Und wieder müssen die „kleinen Leute" zahlen: Ohne Lösung der sozialen Frage gibt es keine Klimalösung. Die gewollte Preiserhöhung bei fossilen Energieträgern trifft Schlechtverdiener überproportional. Es droht eine Internationale der Gelbwesten. Frankreichs Präsident weiß das nur zu gut. 2018 führte eine Ökosteuer auf Benzin zu Protesten. Nun verschenkt Macron verzweifelt 100-Euro-Scheine im Land.

Noch zu wenige fragen auch danach, wie all die großzügigen „Gerechtigkeits- und Sozialstaatsversprechen" unserer Zeit finanziert werden sollen, wenn eine immer marodere Energieversorgung die Industrie aus diesem Land vertreibt. Dieser Prozess ist längst im Gange, auch wenn erst zaghaft darüber berichtet wird.

Das Bundesamt für Bevölkerungsschutz warnt mit zunehmender Intensität vor Stromausfällen. In weiten Teilen Europas zeichnet sich eine Energiekrise ab.

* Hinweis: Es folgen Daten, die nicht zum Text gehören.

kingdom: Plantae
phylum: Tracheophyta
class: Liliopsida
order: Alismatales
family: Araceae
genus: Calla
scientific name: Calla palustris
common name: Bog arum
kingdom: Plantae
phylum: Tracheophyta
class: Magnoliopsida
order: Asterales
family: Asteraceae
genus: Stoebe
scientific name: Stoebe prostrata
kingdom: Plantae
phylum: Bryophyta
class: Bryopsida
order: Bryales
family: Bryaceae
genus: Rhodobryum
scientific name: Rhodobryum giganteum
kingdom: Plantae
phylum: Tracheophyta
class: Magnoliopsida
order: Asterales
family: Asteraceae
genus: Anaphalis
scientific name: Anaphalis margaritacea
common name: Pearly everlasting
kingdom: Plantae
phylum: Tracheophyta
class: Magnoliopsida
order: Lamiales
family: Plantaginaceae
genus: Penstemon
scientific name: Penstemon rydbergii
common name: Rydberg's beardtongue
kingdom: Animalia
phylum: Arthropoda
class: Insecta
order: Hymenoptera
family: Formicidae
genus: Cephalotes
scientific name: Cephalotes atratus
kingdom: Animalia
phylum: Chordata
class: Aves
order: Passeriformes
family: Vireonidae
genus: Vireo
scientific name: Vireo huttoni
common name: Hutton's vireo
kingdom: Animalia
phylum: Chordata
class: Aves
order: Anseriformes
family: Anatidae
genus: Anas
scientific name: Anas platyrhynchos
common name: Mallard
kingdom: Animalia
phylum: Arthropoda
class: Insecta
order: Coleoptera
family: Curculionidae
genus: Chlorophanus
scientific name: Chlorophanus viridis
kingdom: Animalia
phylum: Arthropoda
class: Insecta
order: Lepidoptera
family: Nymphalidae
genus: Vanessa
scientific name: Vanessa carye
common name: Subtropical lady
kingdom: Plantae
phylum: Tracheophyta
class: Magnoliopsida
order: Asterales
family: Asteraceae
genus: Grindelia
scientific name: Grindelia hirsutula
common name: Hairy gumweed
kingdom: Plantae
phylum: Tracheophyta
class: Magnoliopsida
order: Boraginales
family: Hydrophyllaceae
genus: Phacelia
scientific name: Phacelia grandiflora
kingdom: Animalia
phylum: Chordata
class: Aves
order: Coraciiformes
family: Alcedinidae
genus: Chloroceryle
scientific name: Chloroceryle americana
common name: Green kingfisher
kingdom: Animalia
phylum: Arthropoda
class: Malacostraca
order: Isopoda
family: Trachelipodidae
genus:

Die Energiekosten explodieren, erste Energieversorger werden insolvent.

Mehr und mehr Menschen in Deutschland und in Europa bangen, in welchem Maß sie sich im bevorstehenden Winter noch Strom, Wärme und Mobilität leisten können.

Wir müssen begreifen, dass bei dieser Energiewende längst „alle roten Linien" überschritten wurden.